If you've ever worked with the PubChem dataset, you may have found yourself wanting to create a custom subset that filters out certain records. This article, the fourth in a continuing series, shows a very simple way to create a custom PubChem dataset using PubCouch.
I really like PubChem. It's the world's largest collection of freely-downloadable chemical structures and an excellent use of taxpayer dollars.
But PubChem has faced some tough tradeoffs over the years., one of the foremost being how inclusive it should be. In other words, when to say 'no' to a substance depositor. I won't rehash the details here, but suffice it to say that the technologies on which PubChem is based are limited in important ways (for example: organometallics).

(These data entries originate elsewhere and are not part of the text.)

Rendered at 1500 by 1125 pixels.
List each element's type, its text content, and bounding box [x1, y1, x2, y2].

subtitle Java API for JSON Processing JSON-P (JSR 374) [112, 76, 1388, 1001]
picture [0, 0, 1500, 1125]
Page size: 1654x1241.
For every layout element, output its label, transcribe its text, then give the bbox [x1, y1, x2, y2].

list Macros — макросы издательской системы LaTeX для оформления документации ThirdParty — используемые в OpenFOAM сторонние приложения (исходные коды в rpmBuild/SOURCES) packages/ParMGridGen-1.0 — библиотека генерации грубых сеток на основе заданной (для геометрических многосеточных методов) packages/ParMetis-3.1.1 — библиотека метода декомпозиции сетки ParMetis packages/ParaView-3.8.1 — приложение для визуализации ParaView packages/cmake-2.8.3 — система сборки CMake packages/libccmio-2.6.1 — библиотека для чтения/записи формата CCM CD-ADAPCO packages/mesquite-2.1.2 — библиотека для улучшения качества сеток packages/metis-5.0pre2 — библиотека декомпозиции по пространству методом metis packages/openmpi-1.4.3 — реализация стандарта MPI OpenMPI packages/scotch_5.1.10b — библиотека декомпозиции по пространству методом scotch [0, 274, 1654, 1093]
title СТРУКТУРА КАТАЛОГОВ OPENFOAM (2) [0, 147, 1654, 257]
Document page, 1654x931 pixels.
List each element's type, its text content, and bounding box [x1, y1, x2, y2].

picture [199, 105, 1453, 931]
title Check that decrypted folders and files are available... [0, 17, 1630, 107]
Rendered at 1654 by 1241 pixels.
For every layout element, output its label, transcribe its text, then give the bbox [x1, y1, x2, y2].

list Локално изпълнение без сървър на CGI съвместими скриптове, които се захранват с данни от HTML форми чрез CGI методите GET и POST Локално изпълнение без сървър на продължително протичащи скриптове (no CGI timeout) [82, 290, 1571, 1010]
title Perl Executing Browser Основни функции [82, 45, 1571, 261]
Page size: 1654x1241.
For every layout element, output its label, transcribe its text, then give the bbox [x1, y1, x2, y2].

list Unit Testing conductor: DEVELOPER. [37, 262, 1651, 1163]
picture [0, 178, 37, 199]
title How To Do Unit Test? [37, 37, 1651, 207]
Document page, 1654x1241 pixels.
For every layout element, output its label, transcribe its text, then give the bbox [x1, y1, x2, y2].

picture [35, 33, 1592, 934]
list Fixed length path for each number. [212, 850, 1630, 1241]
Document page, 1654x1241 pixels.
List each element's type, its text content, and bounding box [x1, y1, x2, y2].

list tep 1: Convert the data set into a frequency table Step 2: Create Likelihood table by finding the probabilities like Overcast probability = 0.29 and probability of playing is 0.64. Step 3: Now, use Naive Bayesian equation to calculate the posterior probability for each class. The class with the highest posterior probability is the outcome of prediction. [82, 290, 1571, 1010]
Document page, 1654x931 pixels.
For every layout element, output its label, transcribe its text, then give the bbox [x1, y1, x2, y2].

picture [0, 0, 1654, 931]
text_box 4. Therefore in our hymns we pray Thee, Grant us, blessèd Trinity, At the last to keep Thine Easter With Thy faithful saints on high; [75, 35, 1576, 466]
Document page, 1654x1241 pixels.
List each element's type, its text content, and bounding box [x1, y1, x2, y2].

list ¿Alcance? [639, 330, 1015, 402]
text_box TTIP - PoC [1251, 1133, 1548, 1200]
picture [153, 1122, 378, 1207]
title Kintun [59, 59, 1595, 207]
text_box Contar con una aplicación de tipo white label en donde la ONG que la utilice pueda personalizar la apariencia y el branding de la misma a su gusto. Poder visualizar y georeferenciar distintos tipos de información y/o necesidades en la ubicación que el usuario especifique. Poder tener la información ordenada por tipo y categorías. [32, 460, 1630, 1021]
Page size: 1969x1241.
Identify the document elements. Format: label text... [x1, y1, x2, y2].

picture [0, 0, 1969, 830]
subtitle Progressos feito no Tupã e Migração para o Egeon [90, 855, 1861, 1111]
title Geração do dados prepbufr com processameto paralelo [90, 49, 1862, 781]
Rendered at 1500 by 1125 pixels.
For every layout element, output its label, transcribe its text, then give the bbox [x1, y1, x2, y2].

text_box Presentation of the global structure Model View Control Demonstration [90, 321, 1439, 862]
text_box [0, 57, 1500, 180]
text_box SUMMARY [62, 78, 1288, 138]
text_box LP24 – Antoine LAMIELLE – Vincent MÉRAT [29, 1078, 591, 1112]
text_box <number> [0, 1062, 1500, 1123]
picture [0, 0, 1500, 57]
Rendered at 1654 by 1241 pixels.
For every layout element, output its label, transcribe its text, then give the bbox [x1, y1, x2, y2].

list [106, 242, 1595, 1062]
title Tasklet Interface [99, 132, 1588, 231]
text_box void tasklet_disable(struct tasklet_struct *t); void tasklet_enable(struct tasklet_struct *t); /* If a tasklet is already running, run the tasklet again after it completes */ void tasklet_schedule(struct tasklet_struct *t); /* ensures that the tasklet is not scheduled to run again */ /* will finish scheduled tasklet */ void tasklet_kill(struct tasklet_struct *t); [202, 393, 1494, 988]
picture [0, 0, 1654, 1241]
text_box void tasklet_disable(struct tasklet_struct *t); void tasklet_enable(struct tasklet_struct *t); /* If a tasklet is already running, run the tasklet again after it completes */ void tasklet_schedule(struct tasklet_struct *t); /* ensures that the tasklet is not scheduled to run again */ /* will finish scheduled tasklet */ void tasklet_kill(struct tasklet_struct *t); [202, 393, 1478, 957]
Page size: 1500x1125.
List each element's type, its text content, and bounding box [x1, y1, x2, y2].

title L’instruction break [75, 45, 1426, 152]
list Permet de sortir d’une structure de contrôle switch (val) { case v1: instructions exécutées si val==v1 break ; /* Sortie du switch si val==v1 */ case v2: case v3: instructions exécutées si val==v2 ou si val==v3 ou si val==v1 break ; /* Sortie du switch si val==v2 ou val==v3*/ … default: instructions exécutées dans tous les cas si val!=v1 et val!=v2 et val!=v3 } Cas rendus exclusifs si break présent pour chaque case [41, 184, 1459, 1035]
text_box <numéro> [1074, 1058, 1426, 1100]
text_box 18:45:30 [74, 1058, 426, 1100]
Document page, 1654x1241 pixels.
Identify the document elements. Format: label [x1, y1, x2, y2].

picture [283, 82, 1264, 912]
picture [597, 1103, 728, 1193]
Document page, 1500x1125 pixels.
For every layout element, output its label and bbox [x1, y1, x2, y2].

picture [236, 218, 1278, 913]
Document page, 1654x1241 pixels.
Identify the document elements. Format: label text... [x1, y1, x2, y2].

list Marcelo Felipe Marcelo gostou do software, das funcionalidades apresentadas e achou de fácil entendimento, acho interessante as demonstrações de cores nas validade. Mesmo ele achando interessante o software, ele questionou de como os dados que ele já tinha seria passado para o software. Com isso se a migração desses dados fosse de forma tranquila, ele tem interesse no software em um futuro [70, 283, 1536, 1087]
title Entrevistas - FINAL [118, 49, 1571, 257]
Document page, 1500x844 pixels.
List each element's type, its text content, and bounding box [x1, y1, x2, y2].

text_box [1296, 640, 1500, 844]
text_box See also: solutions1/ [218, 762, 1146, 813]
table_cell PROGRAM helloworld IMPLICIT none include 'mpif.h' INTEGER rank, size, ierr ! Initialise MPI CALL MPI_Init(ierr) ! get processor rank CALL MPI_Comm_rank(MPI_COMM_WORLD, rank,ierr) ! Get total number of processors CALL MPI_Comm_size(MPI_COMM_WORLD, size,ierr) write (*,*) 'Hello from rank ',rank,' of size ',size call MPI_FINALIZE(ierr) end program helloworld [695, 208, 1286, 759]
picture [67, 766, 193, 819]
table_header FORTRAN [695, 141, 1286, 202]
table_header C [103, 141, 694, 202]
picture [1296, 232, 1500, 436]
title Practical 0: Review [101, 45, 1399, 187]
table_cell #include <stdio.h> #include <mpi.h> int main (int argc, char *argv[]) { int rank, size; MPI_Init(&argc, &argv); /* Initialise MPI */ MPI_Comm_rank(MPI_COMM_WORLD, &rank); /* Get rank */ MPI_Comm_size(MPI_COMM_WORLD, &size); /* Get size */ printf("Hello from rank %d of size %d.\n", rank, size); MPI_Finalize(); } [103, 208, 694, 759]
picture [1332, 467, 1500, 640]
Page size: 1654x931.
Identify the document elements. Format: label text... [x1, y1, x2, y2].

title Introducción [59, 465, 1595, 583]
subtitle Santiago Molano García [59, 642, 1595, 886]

As part of ongoing work to expand Chempedia, the free chemical substance registry, I became interested in the possibility of building a subset of the PubChem Compound registry that only contained structures that could be safely encoded by the MDL Molfile specification. Call it "PubChem: The Good Parts."
This database was likely to be huge and pretty non-relational. It looked like a perfect job for PubCouch.
The software to solve this problem has been built into PubCouch. There are a couple of ways to run it, but I find one of the simplest is to use JRuby:
$ git clone email@example.com:metamolecular/pubcouch.git $ cd pubcouch $ ant jar $ jruby -S rake compounds:snapshot
To get that last part working, you'll need to install JRuby. This is optional; you could also create an Ant task or use some other script. The point is that we're running a pre-packaged PubCouch task called "Compounds".
There's one more thing - you'll obviously need CouchDB installed, and you'll need an empty database called "compounds". The database name can be changed to fit your preferences.
Finally, the way this works is likely to change in the future. To be sure you'll be able to access the code describe here, please use this commit.
After running the snapshot task, you'll see some output indicating Compound IDs being checked and written.
Not every compound is being written. Only those passing a specific set of requirements will end up in CouchDB:
- No bond annotations other than 'aromatic'.
- No multicomponent (disconnected) Compounds.
- No undefined stereochemistry.
- No charged species.
These happen to be my requirements - yours will probably differ somewhat. To change the applied filter, simply change the method Compounds.StrictFilter.pass. It's that simple.
This is all pretty rough at this point. There are many opportunities to refine the code for flexibility and performance. For example, I initially experimented with CouchDB's bulk update capability, which compresses multiple writes into a single HTTP request. But this actually resulted in more memory/processor usage. My guess is that this was probably less due to CouchDB than it was to the JSON overhead in the JCouchDB library I'm using to talk to CouchDB. Your results may vary.
PubChem is an excellent free resource for raw chemical structures, if filtered correctly. This article showed how to create your own personal subset of PubChem using PubCouch.